Instruções a seguir ▸
Com base no texto sobre o filme de Justin Bieber, responda, por favor:
1. Com quantas cópias estreará "Bruna Surfistinha"?
2. Quem dirigiu o documentário?
3. Qual agente descobriu Justin?

Bloco de texto ▸
= = =

O cantor adolescente canadense Justin Bieber decididamente não dá sorte com as mulheres. Na semana passada, viu seu sonho de conquistar o Grammy de artista revelação destruído pela contrabaixista e cantora de jazz Esperanza Spalding. Nesta sexta, duelará com a brasileiríssima Deborah Secco nas telas de cinema. Seu filme Justin Bieber: never say never competirá com “Bruna Surfistinha”, que estreará com 315 cópias, contra 280 do astro precoce (200 em 3D, 80 convencionais, todas dubladas). E tudo isso a poucos dias de completar 17 anos (1º/3), em pleno inferno astral.
Em comum, não apenas datas de estreia no cinema. Bieber e Bruna Surfistinha são frutos da internet. Celebridades instantâneas com prazo de validade não muito longo, ambos surgiram por conta de vídeos no Youtube e um blog. Ou seja, sem internet, eles não seriam famosos. São fenômenos dos tempos modernos, em que a fama é contada em cliques e não em apenas 15 minutos.
Não se espere uma radiografia do fenômeno musical – o filme foi comparado a uma commodity pela revista Time Out nova-iorquina –, mas apenas um bem-cuidado espetáculo musical recheado de cenas do cantor fora do palco e de fotos e filmes de infância, de certa forma premonitórios de seu futuro, como os que o mostram ainda menino, tocando bateria. É apenas mais uma ação de marketing para manter o astro em evidência.
Os fãs, predominantemente garotas da mesma faixa etária, suspiram e choram durante seus shows, como os filmados em sua última turnê e no Madison Square Garden de Nova York, que serviram de base para o documentário dirigido por Jon Chu.
A mensagem do filme para seu público é “nunca desista de seus sonhos”, como o próprio Justin insistiu pelo twitter, como parte da campanha de lançamento. Ele próprio é a concretização de um sonho. Filho de uma mãe solteira que postava seus vídeos no Youtube, Justin foi descoberto pelo agente Scooter Braun, que o apresentou a Usher, a sensação do R&B, que o apadrinhou na gravadora Island Records, onde começou sua carreira profissional. A partir de então, deu-se a explosão que todos conhecem. Usher aparece em várias cenas do filme.

= = =

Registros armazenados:
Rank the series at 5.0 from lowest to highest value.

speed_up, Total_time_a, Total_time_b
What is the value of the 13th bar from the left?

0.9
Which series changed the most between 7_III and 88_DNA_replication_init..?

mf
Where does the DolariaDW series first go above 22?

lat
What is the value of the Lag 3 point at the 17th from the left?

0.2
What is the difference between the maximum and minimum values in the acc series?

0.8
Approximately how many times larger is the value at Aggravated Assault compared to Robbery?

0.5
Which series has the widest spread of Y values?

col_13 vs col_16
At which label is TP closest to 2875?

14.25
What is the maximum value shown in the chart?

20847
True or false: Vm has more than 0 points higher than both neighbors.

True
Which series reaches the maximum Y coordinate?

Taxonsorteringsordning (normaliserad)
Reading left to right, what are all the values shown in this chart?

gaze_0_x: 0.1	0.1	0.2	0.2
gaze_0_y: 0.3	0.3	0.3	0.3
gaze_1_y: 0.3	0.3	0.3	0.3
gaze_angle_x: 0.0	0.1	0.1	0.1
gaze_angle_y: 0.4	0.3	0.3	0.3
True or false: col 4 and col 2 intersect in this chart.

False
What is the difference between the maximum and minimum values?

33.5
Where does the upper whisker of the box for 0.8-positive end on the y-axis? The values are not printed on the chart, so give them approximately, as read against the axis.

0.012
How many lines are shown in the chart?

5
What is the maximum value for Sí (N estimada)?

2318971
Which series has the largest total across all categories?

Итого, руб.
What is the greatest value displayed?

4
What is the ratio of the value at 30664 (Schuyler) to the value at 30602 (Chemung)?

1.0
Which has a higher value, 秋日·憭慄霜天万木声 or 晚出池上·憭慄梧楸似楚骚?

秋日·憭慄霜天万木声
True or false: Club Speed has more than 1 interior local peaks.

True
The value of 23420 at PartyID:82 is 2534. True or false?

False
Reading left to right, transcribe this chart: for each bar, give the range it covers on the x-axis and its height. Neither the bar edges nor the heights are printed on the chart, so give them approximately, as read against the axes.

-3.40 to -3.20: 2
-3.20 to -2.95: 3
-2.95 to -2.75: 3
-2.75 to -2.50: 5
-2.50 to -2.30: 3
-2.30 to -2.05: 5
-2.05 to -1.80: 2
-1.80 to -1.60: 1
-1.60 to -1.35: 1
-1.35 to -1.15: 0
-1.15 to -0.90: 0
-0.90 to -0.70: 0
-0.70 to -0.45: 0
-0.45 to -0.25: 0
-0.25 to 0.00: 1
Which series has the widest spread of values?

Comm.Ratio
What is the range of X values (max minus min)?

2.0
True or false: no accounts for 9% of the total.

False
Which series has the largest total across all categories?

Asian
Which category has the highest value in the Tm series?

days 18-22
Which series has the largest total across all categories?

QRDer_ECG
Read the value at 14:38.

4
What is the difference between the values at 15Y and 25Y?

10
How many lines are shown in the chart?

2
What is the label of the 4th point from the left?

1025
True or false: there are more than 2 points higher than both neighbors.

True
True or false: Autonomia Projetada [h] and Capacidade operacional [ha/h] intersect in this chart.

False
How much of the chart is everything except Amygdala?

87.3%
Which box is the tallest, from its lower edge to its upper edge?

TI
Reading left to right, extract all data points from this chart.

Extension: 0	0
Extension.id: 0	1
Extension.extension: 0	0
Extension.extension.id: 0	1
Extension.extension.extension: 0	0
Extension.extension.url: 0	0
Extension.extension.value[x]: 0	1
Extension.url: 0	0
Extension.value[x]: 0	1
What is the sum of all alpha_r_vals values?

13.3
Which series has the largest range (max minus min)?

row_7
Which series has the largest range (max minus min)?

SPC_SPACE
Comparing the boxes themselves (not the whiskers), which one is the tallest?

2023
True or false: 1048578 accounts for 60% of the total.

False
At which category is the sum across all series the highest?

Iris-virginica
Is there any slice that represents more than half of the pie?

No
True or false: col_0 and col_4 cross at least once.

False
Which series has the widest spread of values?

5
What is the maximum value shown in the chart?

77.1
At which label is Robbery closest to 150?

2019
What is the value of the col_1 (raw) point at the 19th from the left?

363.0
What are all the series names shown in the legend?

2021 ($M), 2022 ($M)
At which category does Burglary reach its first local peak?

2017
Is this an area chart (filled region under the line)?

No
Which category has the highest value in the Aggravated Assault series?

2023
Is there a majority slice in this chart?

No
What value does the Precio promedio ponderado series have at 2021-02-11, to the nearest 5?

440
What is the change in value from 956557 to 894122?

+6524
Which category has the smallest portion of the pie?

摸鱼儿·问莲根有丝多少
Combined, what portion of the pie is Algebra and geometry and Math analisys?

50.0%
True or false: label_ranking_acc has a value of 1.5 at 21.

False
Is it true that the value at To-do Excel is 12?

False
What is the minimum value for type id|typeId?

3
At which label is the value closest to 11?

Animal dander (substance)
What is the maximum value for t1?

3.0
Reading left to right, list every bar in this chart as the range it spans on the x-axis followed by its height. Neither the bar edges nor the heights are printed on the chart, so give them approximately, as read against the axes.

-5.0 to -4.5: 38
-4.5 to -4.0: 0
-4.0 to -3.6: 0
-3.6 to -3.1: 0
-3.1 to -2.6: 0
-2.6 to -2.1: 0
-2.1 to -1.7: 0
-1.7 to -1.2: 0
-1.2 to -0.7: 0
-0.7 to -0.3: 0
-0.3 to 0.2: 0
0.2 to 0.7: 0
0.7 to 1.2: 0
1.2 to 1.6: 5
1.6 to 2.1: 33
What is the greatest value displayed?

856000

= = =

A resposta ▸
1. 315 cópias.
2. Jon Chu.
3. Scooter Braun.